Diverse cellular and developmental processes are controlled by reversible phosphorylation – the process by which phosphates are added or removed from proteins. Reversible protein phosphorylation is widely used in biological systems to control the activity of enzymes or the association of proteins with other proteins. Kinases and phosphatases control the phosphorylation state of target proteins in response to specific cellular or environmental cues, meaning that kinases and phosphatases must themselves be highly regulated to be active at the right place and at the right time. A widespread family of phosphatases called PP2C, which is found in bacteria, plants and animals, was known to be highly regulated, but the mechanism by which phosphatase activity is controlled was unknown.

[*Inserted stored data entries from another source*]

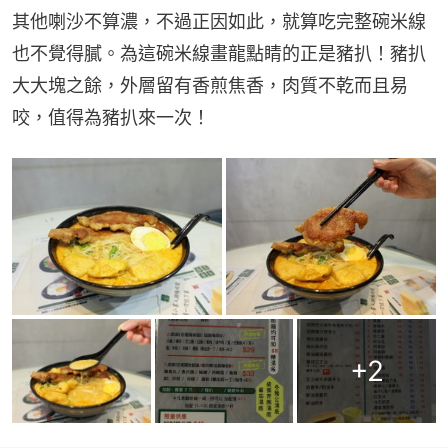
其他喇沙不算濃，不過正因如此，就算吃完整碗米線
也不覺得膩。為這碗米線畫龍點睛的正是豬扒！豬扒
大大塊之餘，外層留有香煎焦香，肉質不乾而且易
咬，值得為豬扒來一次！
+
2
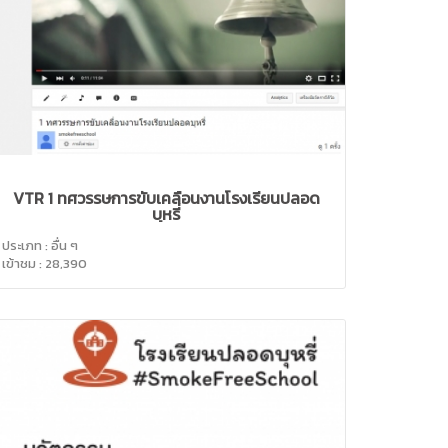
VTR 1 ทศวรรษการขับเคลื่อนงานโรงเรียนปลอด
บุหรี่
ประเภท : อื่น ๆ
เข้าชม : 28,390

In a collaboration between the Losick and Gaudet laboratories and the Wilkinson group in York England, Niels Bradshaw and coworkers asked how the activity of one PP2C phosphatase is regulated, reasoning that the answer would reveal general principles of how other members of the family are regulated. One of the best ways to understand how a protein is regulated is to determine its structure in the active and inactive states. They hoped that a comparison of the two structures would reveal a feature that explains how phosphatase activity is regulated and that this feature would be common to other members of the family
By determining the structure of a bacterial phosphatase in active and inactive states, Bradshaw and coworkers discovered a structural element that acts as a switch to control its activity. Movement of this switch is coupled to recruitment of metal ions needed for the phosphatase to be active. Gratifyingly, they found that the switch is broadly shared by members of the family. Beyond their expectations, they discovered that a seemingly unrelated family of enzymes has a similar architecture and is controlled by a similar switch. This other family is called proteasomal proteases and is responsible for degrading other proteins. Thus, the phosphatase and protease families may have a common evolutionary history. A new concept from our work is that regulatory mechanisms may be important for driving the evolution of new protein functions.
Multiple members of the PP2C family are involved in cancer and other diseases. The discovery of a conserved regulatory switch provides new opportunities to pharmacologically control phosphatase activity in a therapeutic context. Many cancer drugs that are currently in use or are in development target protein kinases, but efforts to target protein phosphatases have largely been unsuccessful. The discovery of the PP2C regulatory switch may enable the development of molecules that target protein phosphatases.